Task requirements -
Repeat each entry below exactly.

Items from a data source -
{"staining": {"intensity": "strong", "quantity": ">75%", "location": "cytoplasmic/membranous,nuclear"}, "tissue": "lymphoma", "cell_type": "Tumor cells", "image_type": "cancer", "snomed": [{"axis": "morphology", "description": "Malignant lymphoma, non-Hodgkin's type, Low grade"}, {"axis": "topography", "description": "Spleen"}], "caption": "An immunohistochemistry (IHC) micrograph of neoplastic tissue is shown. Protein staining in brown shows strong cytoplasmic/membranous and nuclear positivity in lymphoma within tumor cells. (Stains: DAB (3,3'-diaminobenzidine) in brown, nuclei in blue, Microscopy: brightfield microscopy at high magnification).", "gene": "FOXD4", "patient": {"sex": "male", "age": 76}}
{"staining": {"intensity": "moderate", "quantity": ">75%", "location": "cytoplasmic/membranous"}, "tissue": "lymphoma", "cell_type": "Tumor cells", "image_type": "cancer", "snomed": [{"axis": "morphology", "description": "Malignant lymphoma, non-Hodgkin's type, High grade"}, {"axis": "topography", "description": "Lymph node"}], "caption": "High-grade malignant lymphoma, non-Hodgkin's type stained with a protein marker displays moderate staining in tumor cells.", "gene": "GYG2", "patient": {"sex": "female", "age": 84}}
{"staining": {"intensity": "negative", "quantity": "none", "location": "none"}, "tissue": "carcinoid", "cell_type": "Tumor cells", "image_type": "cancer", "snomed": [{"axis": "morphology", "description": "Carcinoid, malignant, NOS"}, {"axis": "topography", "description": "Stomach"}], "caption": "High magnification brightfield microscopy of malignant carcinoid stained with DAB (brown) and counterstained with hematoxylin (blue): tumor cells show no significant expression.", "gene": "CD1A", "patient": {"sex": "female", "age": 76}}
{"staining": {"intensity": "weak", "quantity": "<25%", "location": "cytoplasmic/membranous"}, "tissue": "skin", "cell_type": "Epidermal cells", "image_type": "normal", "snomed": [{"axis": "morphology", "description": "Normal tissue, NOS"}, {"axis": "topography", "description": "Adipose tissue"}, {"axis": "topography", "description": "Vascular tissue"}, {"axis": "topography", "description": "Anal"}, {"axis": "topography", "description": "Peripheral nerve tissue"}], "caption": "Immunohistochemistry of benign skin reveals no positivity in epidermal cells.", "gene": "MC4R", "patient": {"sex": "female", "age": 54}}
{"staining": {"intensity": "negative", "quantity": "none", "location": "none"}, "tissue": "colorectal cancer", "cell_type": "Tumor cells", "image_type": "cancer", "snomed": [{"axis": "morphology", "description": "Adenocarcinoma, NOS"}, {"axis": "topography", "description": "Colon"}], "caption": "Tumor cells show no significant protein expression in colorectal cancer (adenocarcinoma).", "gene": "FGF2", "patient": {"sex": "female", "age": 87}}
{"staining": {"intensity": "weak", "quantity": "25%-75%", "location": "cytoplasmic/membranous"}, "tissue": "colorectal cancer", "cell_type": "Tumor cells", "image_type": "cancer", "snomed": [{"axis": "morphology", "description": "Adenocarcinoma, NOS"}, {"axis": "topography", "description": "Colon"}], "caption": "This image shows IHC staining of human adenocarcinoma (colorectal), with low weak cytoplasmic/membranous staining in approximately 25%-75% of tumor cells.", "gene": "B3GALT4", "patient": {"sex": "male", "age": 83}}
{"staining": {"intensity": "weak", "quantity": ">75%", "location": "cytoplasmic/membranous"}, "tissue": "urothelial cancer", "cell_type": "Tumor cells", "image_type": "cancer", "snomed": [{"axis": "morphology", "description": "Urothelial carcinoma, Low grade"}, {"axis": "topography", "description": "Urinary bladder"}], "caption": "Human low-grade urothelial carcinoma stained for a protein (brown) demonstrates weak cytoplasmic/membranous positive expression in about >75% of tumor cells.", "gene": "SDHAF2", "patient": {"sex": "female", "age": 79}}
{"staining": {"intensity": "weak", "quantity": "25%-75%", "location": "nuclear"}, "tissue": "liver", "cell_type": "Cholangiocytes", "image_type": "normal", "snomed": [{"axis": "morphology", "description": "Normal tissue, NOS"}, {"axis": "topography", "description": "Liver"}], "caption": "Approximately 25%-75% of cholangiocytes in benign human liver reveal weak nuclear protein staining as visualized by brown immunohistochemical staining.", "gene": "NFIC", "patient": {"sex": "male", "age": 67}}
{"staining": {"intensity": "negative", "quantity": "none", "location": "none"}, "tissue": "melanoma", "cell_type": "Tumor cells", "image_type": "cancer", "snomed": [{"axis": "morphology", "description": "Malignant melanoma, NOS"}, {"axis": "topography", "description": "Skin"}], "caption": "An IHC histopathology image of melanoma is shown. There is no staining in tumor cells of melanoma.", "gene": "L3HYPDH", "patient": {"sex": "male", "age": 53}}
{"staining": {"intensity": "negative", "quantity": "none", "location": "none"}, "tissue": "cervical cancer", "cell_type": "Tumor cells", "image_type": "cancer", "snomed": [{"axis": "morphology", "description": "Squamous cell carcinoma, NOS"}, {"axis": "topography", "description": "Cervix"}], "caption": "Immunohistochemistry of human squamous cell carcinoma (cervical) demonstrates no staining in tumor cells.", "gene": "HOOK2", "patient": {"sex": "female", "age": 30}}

Result of this task -
{"staining": {"intensity": "strong", "quantity": ">75%", "location": "cytoplasmic/membranous,nuclear"}, "tissue": "lymphoma", "cell_type": "Tumor cells", "image_type": "cancer", "snomed": [{"axis": "morphology", "description": "Malignant lymphoma, non-Hodgkin's type, Low grade"}, {"axis": "topography", "description": "Spleen"}], "caption": "An immunohistochemistry (IHC) micrograph of neoplastic tissue is shown. Protein staining in brown shows strong cytoplasmic/membranous and nuclear positivity in lymphoma within tumor cells. (Stains: DAB (3,3'-diaminobenzidine) in brown, nuclei in blue, Microscopy: brightfield microscopy at high magnification).", "gene": "FOXD4", "patient": {"sex": "male", "age": 76}}
{"staining": {"intensity": "moderate", "quantity": ">75%", "location": "cytoplasmic/membranous"}, "tissue": "lymphoma", "cell_type": "Tumor cells", "image_type": "cancer", "snomed": [{"axis": "morphology", "description": "Malignant lymphoma, non-Hodgkin's type, High grade"}, {"axis": "topography", "description": "Lymph node"}], "caption": "High-grade malignant lymphoma, non-Hodgkin's type stained with a protein marker displays moderate staining in tumor cells.", "gene": "GYG2", "patient": {"sex": "female", "age": 84}}
{"staining": {"intensity": "negative", "quantity": "none", "location": "none"}, "tissue": "carcinoid", "cell_type": "Tumor cells", "image_type": "cancer", "snomed": [{"axis": "morphology", "description": "Carcinoid, malignant, NOS"}, {"axis": "topography", "description": "Stomach"}], "caption": "High magnification brightfield microscopy of malignant carcinoid stained with DAB (brown) and counterstained with hematoxylin (blue): tumor cells show no significant expression.", "gene": "CD1A", "patient": {"sex": "female", "age": 76}}
{"staining": {"intensity": "weak", "quantity": "<25%", "location": "cytoplasmic/membranous"}, "tissue": "skin", "cell_type": "Epidermal cells", "image_type": "normal", "snomed": [{"axis": "morphology", "description": "Normal tissue, NOS"}, {"axis": "topography", "description": "Adipose tissue"}, {"axis": "topography", "description": "Vascular tissue"}, {"axis": "topography", "description": "Anal"}, {"axis": "topography", "description": "Peripheral nerve tissue"}], "caption": "Immunohistochemistry of benign skin reveals no positivity in epidermal cells.", "gene": "MC4R", "patient": {"sex": "female", "age": 54}}
{"staining": {"intensity": "negative", "quantity": "none", "location": "none"}, "tissue": "colorectal cancer", "cell_type": "Tumor cells", "image_type": "cancer", "snomed": [{"axis": "morphology", "description": "Adenocarcinoma, NOS"}, {"axis": "topography", "description": "Colon"}], "caption": "Tumor cells show no significant protein expression in colorectal cancer (adenocarcinoma).", "gene": "FGF2", "patient": {"sex": "female", "age": 87}}
{"staining": {"intensity": "weak", "quantity": "25%-75%", "location": "cytoplasmic/membranous"}, "tissue": "colorectal cancer", "cell_type": "Tumor cells", "image_type": "cancer", "snomed": [{"axis": "morphology", "description": "Adenocarcinoma, NOS"}, {"axis": "topography", "description": "Colon"}], "caption": "This image shows IHC staining of human adenocarcinoma (colorectal), with low weak cytoplasmic/membranous staining in approximately 25%-75% of tumor cells.", "gene": "B3GALT4", "patient": {"sex": "male", "age": 83}}
{"staining": {"intensity": "weak", "quantity": ">75%", "location": "cytoplasmic/membranous"}, "tissue": "urothelial cancer", "cell_type": "Tumor cells", "image_type": "cancer", "snomed": [{"axis": "morphology", "description": "Urothelial carcinoma, Low grade"}, {"axis": "topography", "description": "Urinary bladder"}], "caption": "Human low-grade urothelial carcinoma stained for a protein (brown) demonstrates weak cytoplasmic/membranous positive expression in about >75% of tumor cells.", "gene": "SDHAF2", "patient": {"sex": "female", "age": 79}}
{"staining": {"intensity": "weak", "quantity": "25%-75%", "location": "nuclear"}, "tissue": "liver", "cell_type": "Cholangiocytes", "image_type": "normal", "snomed": [{"axis": "morphology", "description": "Normal tissue, NOS"}, {"axis": "topography", "description": "Liver"}], "caption": "Approximately 25%-75% of cholangiocytes in benign human liver reveal weak nuclear protein staining as visualized by brown immunohistochemical staining.", "gene": "NFIC", "patient": {"sex": "male", "age": 67}}
{"staining": {"intensity": "negative", "quantity": "none", "location": "none"}, "tissue": "melanoma", "cell_type": "Tumor cells", "image_type": "cancer", "snomed": [{"axis": "morphology", "description": "Malignant melanoma, NOS"}, {"axis": "topography", "description": "Skin"}], "caption": "An IHC histopathology image of melanoma is shown. There is no staining in tumor cells of melanoma.", "gene": "L3HYPDH", "patient": {"sex": "male", "age": 53}}
{"staining": {"intensity": "negative", "quantity": "none", "location": "none"}, "tissue": "cervical cancer", "cell_type": "Tumor cells", "image_type": "cancer", "snomed": [{"axis": "morphology", "description": "Squamous cell carcinoma, NOS"}, {"axis": "topography", "description": "Cervix"}], "caption": "Immunohistochemistry of human squamous cell carcinoma (cervical) demonstrates no staining in tumor cells.", "gene": "HOOK2", "patient": {"sex": "female", "age": 30}}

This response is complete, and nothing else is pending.